DATA FOR REVIEW:

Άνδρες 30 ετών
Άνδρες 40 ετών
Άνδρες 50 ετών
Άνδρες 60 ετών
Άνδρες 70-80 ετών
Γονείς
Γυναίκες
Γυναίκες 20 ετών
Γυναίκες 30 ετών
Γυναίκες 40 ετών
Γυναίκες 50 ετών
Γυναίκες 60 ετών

ACTIVITY:
Copy out the text of the data above word for word, keeping each line as it appears.

ANSWER BELOW:
Άνδρες 30 ετών
Άνδρες 40 ετών
Άνδρες 50 ετών
Άνδρες 60 ετών
Άνδρες 70-80 ετών
Γονείς
Γυναίκες
Γυναίκες 20 ετών
Γυναίκες 30 ετών
Γυναίκες 40 ετών
Γυναίκες 50 ετών
Γυναίκες 60 ετών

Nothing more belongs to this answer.